Shannen Doherty o chorobie nowotworowej dowiedziała się w marcu 2015 roku. Wtedy lekarze stwierdzili, że konieczna jest operacja usunięcia obu piersi. Aktorka dzielnie zniosła tę wiadomość i poddała się leczeniu. Była pełna nadziei, że zabieg mastektomii przedłuży jej życie o kilka lat. Niestety w kilka miesięcy od operacji gwiazda serialu "Beverly Hills 90210" dowiedziała się, że choroba nowotworowa rozprzestrzenia się w jej ciele. Komórki rakowe zaatakowały węzły chłonne. Przygotowując się do chemioterapii Shannen mogła liczyć na wsparcie matki i przyjaciółki. To one pomogły jej ogolić włosy na głowie. Fotorelację z tego ważnego dla niej momentu aktorka umieściła na Instagramie. Teraz zdecydowała się na kolejny krok. Shannen Doherty w wywiadzie dla Entertainment Tonight opowiedziała o swoich doświadczeniach. Czego w tym momencie boi się najbardziej?
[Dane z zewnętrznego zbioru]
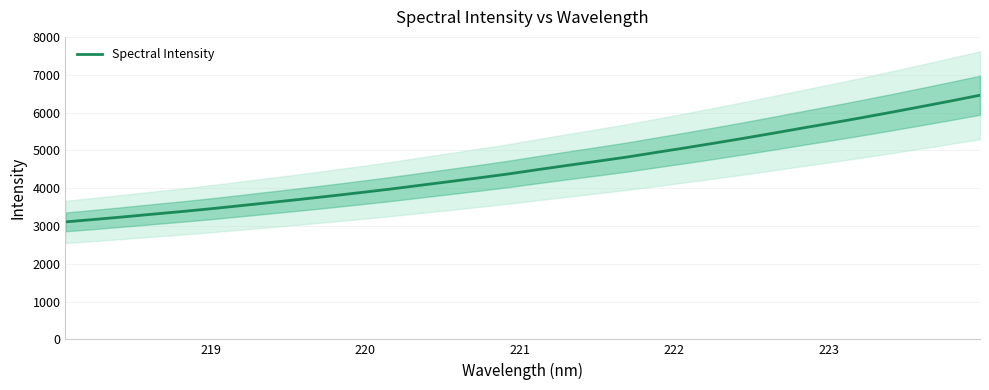

What is the lowest value of the Spectral Intensity series?

3107.3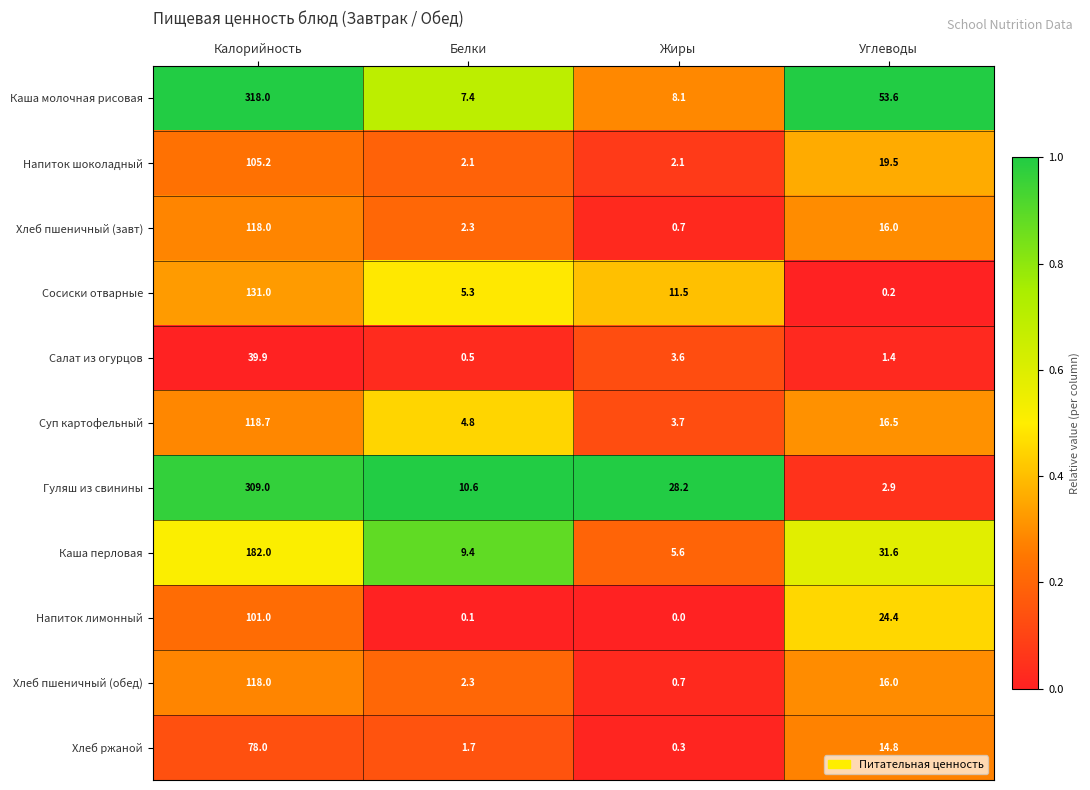

Which series has the largest total across all categories?

Каша молочная рисовая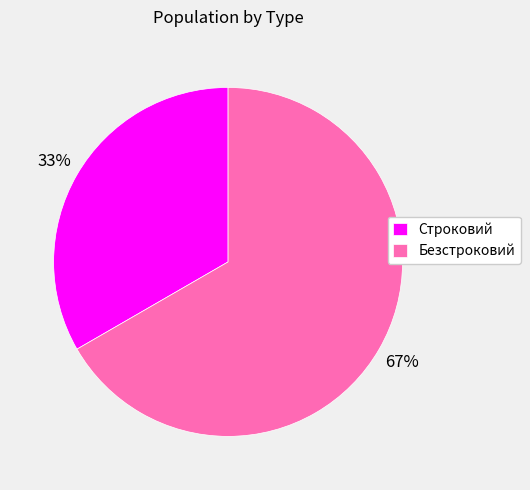

How many segments does this pie chart have?

2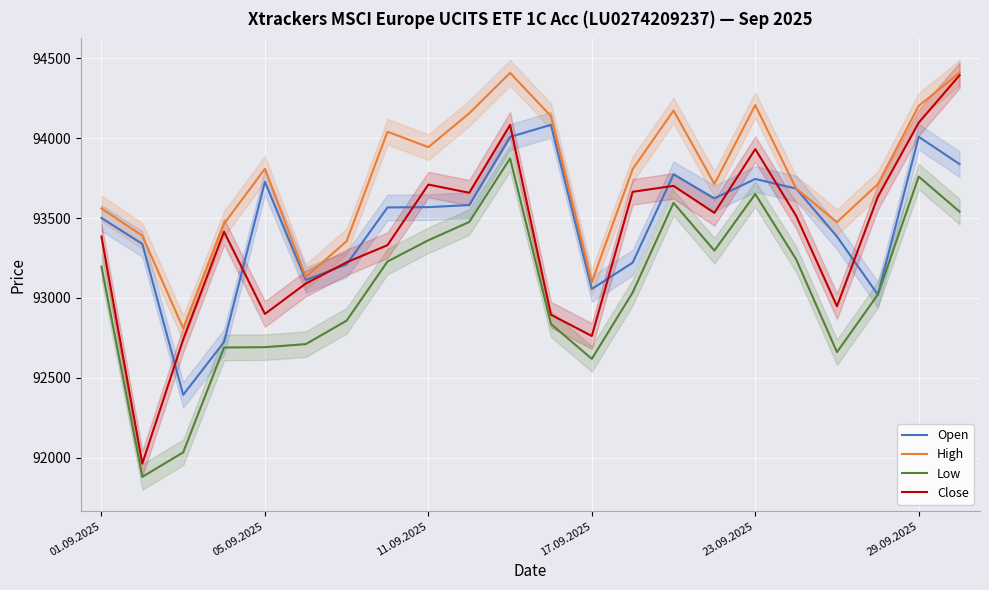

What is the maximum value for Open?

94083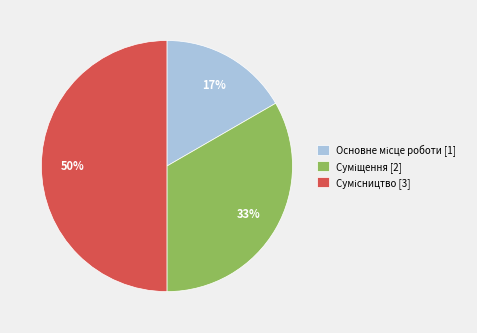

To the nearest percent, what is the average slice percentage?

33%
- To, czego nie wiemy, jest zawsze najstraszniejsze. Czy chemia zadziała? Czy promieniowanie zadziała? Wszystko inne można opanować. Ból jest do opanowania, wiesz, życie bez piersi też jest do zniesienia. Zmartwieniem jest przyszłość i to, jak twoja przyszłość wpłynie na ludzi, których kochasz - dzieli się przemyśleniami aktorka.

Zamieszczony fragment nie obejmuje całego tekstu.